Por: Rui da Silveira Cruz Ventura

 

Há uma cena que se repete diariamente em empresas de todos os setores.

Um colaborador entrega a carta de demissão.

O gestor fica surpreendido.

O proprietário fica irritado.

A equipa comenta durante alguns dias.

E a procura por um substituto começa imediatamente.

 

Mas existe um detalhe que poucos observam.

A demissão raramente é o problema.

Na maioria das vezes, ela é apenas a consequência.

O capítulo final de uma história que começou muito antes.

Ao longo de mais de cinco décadas na hotelaria, aprendi que as pessoas raramente abandonam umaempresa de um dia para o outro.

Elas vão acumulando pequenas frustrações.

Uma promessa não cumprida.

Uma escala desequilibrada.

Uma liderança ausente.

Um esforço que nunca é reconhecido.

 

Uma sensação crescente de que o seu futuro não está ali.

Até que um dia surge uma oportunidade.

E aquilo que parecia uma decisão repentina já vinha sendo construída há meses.
O curioso é que muitas empresas continuam a tratar a saída como um acontecimento isolado.

Não analisam as causas.

Não procuram padrões.

Não fazem perguntas difíceis.

Limitam-se a substituir a pessoa.

 

E repetem o ciclo.

Na hotelaria isso torna-se ainda mais evidente.

Um rececionista experiente não conhece apenas procedimentos.

Conhece hóspedes.

Conhece hábitos.

Conhece problemas recorrentes.

Conhece soluções.

 

Uma governanta experiente identifica falhas antes que elas cheguem ao cliente.

Um supervisor experiente resolve conflitos antes que eles se transformem em reclamações.

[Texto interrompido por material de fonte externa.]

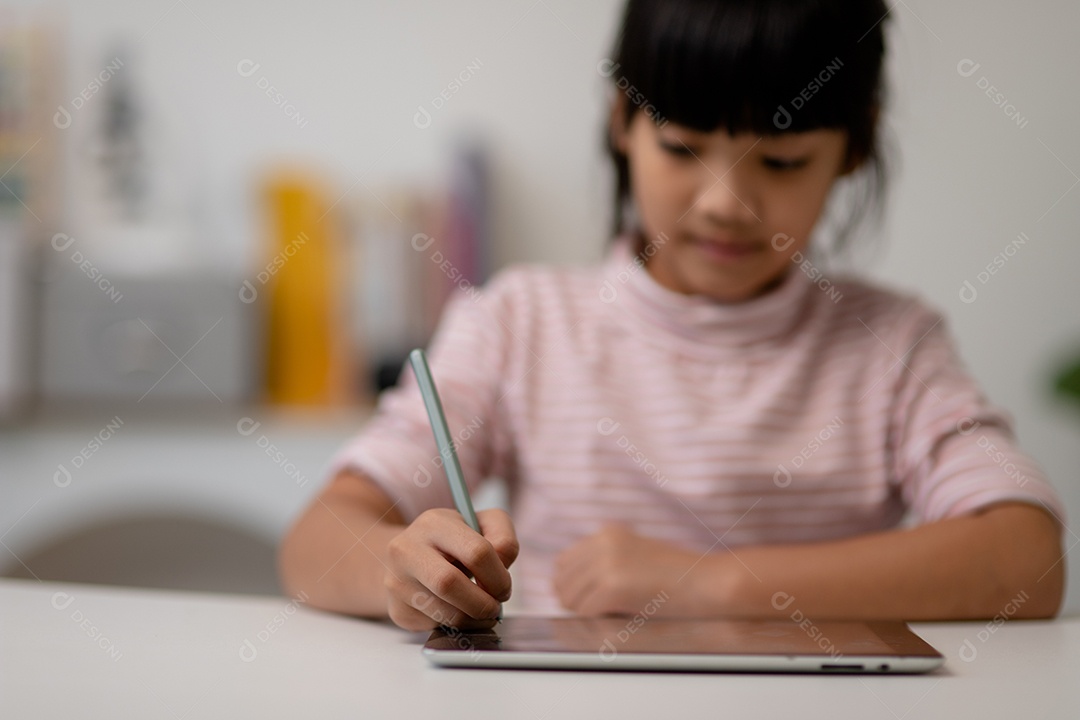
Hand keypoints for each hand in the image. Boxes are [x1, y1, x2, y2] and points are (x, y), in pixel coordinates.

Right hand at [384, 508, 518, 631]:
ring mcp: (398, 582)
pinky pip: (436, 627)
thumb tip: (503, 565)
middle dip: (482, 603)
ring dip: (473, 619)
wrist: (408, 558)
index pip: (476, 552)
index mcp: (433, 523)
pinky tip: (457, 612)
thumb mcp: (480, 524)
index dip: (498, 577)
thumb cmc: (452, 542)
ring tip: (480, 611)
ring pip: (445, 613)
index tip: (503, 587)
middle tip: (494, 607)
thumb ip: (503, 537)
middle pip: (449, 584)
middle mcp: (407, 550)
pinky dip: (456, 626)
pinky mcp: (398, 610)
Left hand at [553, 523, 708, 615]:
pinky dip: (594, 620)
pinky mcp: (612, 587)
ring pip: (570, 596)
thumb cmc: (678, 573)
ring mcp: (606, 564)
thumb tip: (575, 585)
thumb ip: (607, 559)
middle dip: (572, 598)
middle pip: (562, 579)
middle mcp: (603, 543)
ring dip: (582, 610)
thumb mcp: (637, 552)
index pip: (565, 560)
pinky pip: (585, 611)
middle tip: (590, 612)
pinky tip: (613, 618)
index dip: (569, 583)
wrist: (705, 582)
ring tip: (604, 614)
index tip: (580, 597)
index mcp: (607, 532)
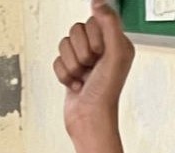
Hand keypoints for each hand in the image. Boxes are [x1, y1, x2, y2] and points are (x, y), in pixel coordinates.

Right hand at [54, 1, 134, 135]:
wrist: (90, 120)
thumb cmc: (105, 93)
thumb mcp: (115, 54)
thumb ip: (110, 23)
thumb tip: (97, 2)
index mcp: (117, 44)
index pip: (93, 20)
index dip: (92, 38)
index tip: (100, 55)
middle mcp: (103, 51)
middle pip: (76, 30)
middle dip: (80, 52)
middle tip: (91, 68)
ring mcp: (87, 61)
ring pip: (65, 44)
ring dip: (72, 64)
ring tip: (83, 78)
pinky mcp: (73, 71)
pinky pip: (58, 60)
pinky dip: (64, 74)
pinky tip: (76, 85)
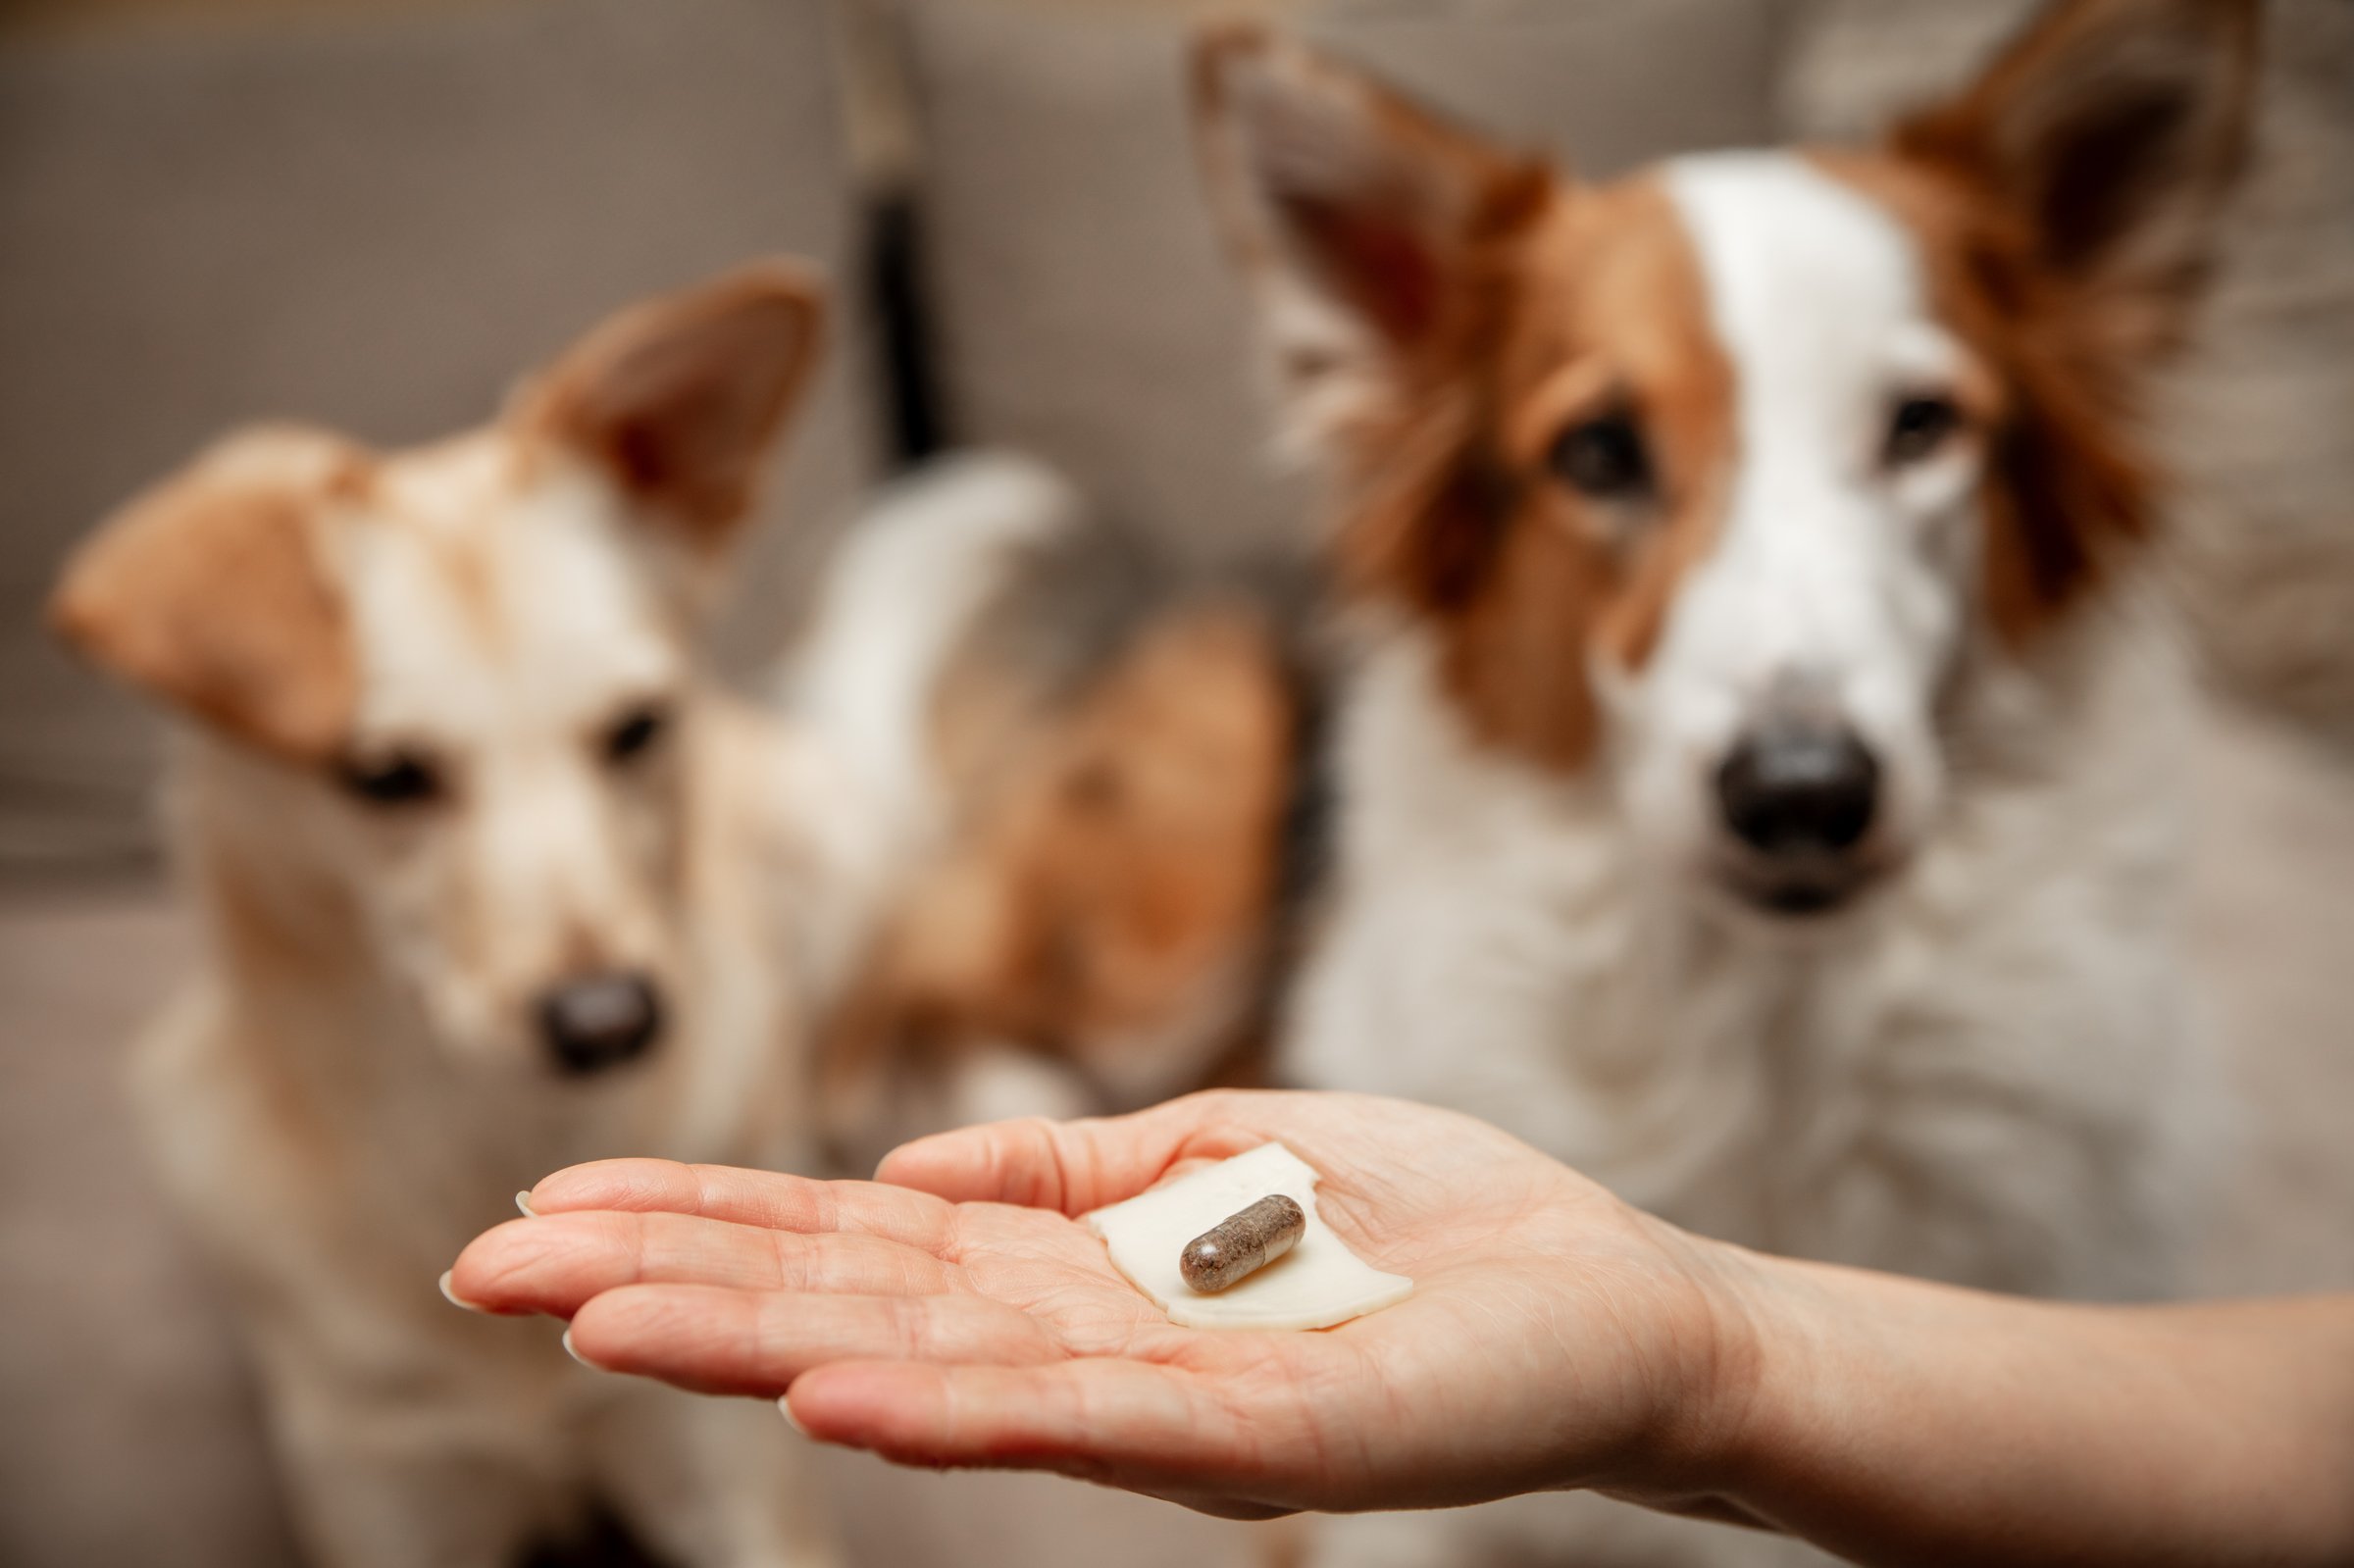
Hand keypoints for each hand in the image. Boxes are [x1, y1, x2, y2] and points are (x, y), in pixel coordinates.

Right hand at [446, 1090, 1758, 1518]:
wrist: (1601, 1301)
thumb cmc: (1420, 1224)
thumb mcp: (1223, 1147)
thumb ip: (1065, 1162)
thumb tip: (899, 1158)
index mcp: (1067, 1262)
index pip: (852, 1236)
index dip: (702, 1219)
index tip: (552, 1205)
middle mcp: (1082, 1336)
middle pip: (849, 1296)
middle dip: (674, 1279)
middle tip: (490, 1265)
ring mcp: (1163, 1391)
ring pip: (932, 1362)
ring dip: (763, 1339)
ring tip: (604, 1320)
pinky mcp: (1267, 1428)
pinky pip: (1095, 1418)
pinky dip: (962, 1409)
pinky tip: (843, 1394)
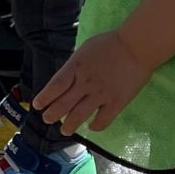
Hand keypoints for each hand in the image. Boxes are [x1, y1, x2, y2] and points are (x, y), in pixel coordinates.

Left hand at [33, 29, 149, 136]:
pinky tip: (91, 127)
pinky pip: (103, 120)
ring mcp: (101, 94)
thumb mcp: (84, 50)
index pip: (55, 86)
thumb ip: (74, 66)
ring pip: (79, 116)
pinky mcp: (116, 102)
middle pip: (63, 104)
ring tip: (65, 130)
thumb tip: (66, 79)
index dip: (44, 98)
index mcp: (76, 67)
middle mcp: (85, 82)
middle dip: (52, 115)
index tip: (37, 106)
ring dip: (69, 125)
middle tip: (48, 120)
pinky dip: (95, 126)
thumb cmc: (110, 44)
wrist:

Quando essas pessoas saem, levam consigo conhecimento que não aparece em nenhum manual.

E recuperar esse capital demora tempo.

Muito tempo.

Por isso, sempre que ouço alguém afirmar que a retenção é cara, costumo fazer uma pergunta simples:

Quanto custa perder?

Quanto custa recrutar?

Quanto custa formar?

Quanto custa o retrabalho?

Quanto custa um cliente perdido?

Quanto custa uma equipa desmotivada?

A resposta raramente cabe numa única linha do relatório financeiro.

Mas aparece, inevitavelmente, no resultado final. (-)


Talvez esteja na hora de mudar o foco.

Em vez de tentar resolver a demissão, devemos compreender aquilo que a provocou.

Porque quando um bom profissional decide sair, normalmente a decisão já estava tomada muito antes da assinatura da carta.

E quando a liderança percebe isso, já está a olhar para o problema tarde demais.

A retenção não começa quando alguém pensa em sair.

Começa muito antes.

Começa na forma como as pessoas são lideradas todos os dias.

Porque o dia em que um colaborador pede demissão não é o problema.

É apenas o momento em que o problema finalmente se torna visível.